I’m new to concurrent programming so be nice. I have a basic sequential program (which is for homework) and I’m attempting to turn it into a multithreaded program. I’m not sure if I need a lock for my second shared variable. The threads should modify my variable but never read them. The only time count should be read is after the loop which spawns all of my threads has finished distributing keys.
#define ARRAYSIZE 50000
#include <pthread.h>
#include <stdlib.h>
#include <stdio.h>
#include <sys/time.h>
void binary_search(int *array, int key, int min, int max);
int count = 0; // count of intersections
int l_array[ARRAYSIZE * 2]; //array to check for intersection
int main(void)
{
int r_array[ARRAYSIZE]; //array of keys
int ix = 0;
struct timeval start, stop;
double elapsed;
for(ix = 0; ix < ARRAYSIZE; ix++)
{
r_array[ix] = ix;
}
for(ix = 0; ix < ARRAYSIZE * 2; ix++)
{
l_array[ix] = ix + 500;
}
gettimeofday(&start, NULL);
for(ix = 0; ix < ARRAYSIZE; ix++)
{
//this is where I will spawn off separate threads
binary_search(l_array, r_array[ix], 0, ARRAYSIZE * 2);
}
//wait for all threads to finish computation, then proceed.

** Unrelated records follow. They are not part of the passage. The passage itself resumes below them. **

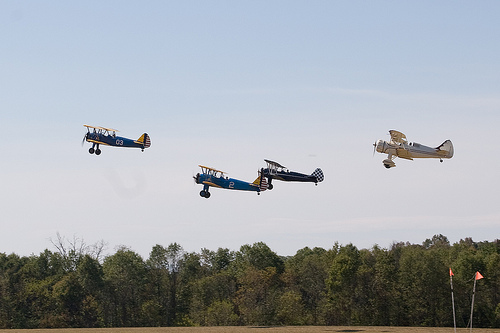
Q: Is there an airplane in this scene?
A: Yes, there is an airplane.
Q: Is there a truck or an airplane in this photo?
A: Yes, there is an airplane.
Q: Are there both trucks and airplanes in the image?
A: No, there is an airplane but no trucks.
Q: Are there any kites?
A: No, there are no kites.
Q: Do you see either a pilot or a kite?
A: No, there are no kites or pilots.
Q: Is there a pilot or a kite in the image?
A: No, there are no kites or pilots.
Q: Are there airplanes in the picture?
A: Yes, there is an airplane.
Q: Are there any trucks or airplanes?
A: Yes, there is an airplane.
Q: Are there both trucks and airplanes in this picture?
A: No, there is an airplane but no trucks.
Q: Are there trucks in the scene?
A: No, there are no trucks.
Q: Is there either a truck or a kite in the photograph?
A: No, there are no trucks or kites.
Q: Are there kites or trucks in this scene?
A: No, there are no trucks or kites.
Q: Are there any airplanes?
A: Yes, there are airplanes.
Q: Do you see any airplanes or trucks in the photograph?
A: Yes, there are airplanes.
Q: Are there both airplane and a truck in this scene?
A: No, there are airplanes but no trucks.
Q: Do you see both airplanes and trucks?
A: No, there are airplanes but no trucks.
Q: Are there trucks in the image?
A: No, there are no trucks.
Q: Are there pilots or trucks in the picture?
A: No, there are no trucks or pilots.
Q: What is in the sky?
A: The airplanes are in the sky.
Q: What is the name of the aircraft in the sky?
A: The aircraft is airplanes.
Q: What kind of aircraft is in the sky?
A: The aircraft is airplanes.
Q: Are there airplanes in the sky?
A: Yes, there are airplanes in the sky.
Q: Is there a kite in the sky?
A: No, there are airplanes in the sky.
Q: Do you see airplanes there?
A: Yes, there is an airplane.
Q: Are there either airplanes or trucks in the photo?
A: Yes, there is an airplane.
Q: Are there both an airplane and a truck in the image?
A: No, there is an airplane but no trucks.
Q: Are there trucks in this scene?
A: No, there are no trucks.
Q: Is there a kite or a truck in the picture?
A: No, there are no trucks or kites.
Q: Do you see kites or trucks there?
A: No, there are no trucks or kites.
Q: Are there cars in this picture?
A: No, there are no cars.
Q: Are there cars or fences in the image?
A: No, there are no cars or fences.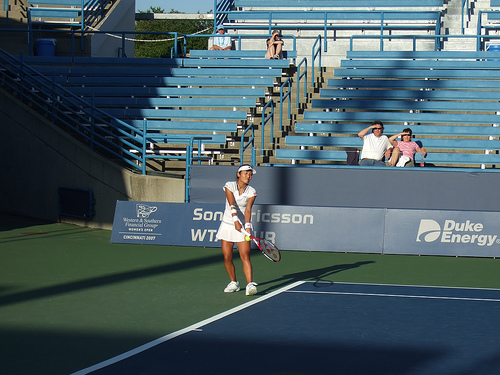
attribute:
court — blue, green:
[4, 217, 495, 373]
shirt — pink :
[395, 135, 419, 160]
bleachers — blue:
[275, 36, 498, 182]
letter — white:
[202, 222, 218, 242]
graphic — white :
[136, 202, 158, 219]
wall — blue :
[109, 199, 499, 256]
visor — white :
[239, 164, 259, 174]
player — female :
[190, 149, 297, 299]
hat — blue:
[215, 23, 226, 30]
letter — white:
[452, 221, 464, 235]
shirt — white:
[358, 131, 392, 159]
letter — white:
[419, 214, 488, 256]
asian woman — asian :
[179, 142, 288, 309]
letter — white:
[440, 229, 452, 244]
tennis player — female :
[217, 164, 259, 298]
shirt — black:
[267, 37, 280, 46]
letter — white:
[192, 206, 203, 222]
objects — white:
[228, 205, 239, 224]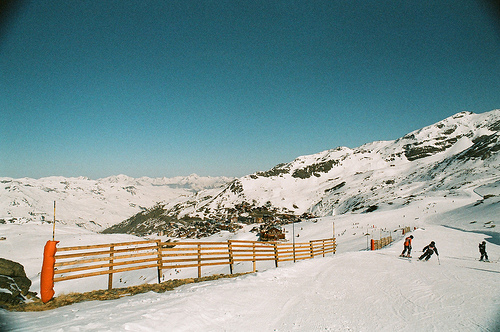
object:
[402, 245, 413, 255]
pant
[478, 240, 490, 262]
person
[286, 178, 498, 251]
trails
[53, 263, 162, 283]
slats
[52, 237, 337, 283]
fence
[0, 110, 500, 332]
snow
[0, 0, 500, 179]
blue sky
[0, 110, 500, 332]
land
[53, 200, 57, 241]
pole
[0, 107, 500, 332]
ground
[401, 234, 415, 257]
people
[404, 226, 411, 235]
fence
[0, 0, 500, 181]
sky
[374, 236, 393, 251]
fence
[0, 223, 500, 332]
skiing slope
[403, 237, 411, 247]
jacket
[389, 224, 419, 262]
skier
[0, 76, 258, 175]
light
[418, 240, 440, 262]
person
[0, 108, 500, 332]
hill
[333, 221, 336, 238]
pole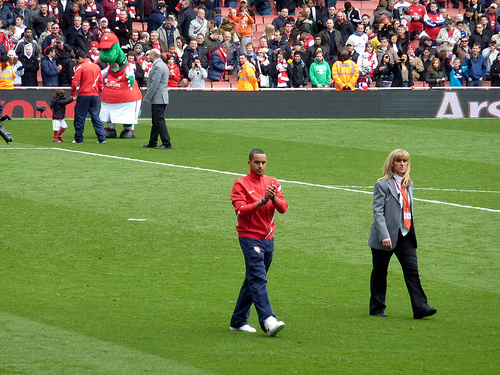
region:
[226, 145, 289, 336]
man in blue pants and red shirt clapping and walking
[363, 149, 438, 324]
woman with blond hair walking with orange tie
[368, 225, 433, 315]
black pants on blond woman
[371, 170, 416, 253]
men's gray blazer on blond woman walking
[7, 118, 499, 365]
green soccer field with white lines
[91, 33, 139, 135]
green mascot wearing red shirt and white shorts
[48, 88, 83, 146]
small child with dark hair and red socks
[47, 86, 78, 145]
small child holding man's hand wearing blue hoodie and white shorts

fprintf(stderr, "%d\n", count);
gettimeofday(&stop, NULL);
elapsed = ((stop.tv_sec - start.tv_sec) * 1000000+(stop.tv_usec-start.tv_usec))/1000000.0;
printf("time taken is %f seconds\n", elapsed);
return 0;
}
void binary_search(int *array, int key, int min, int max)
{
int mid = 0;
if (max < min) return;
else
{
mid = (min + max) / 2;
if (array[mid] > key) return binary_search(array, key, min, mid - 1);
else if (array[mid] < key) return binary_search(array, key, mid + 1, max);
else
{
//this is where I'm not sure if I need a lock or not
count++;
return;
}
}
}
Actually, the code as you’ve written it does both read and modify the variable. If you were to look at the machine code that gets generated for a line like
you’d see that it consists of something like
So yes, you should use a mutex there. (And even if you could get away without doing so, why not take the chance to practice?)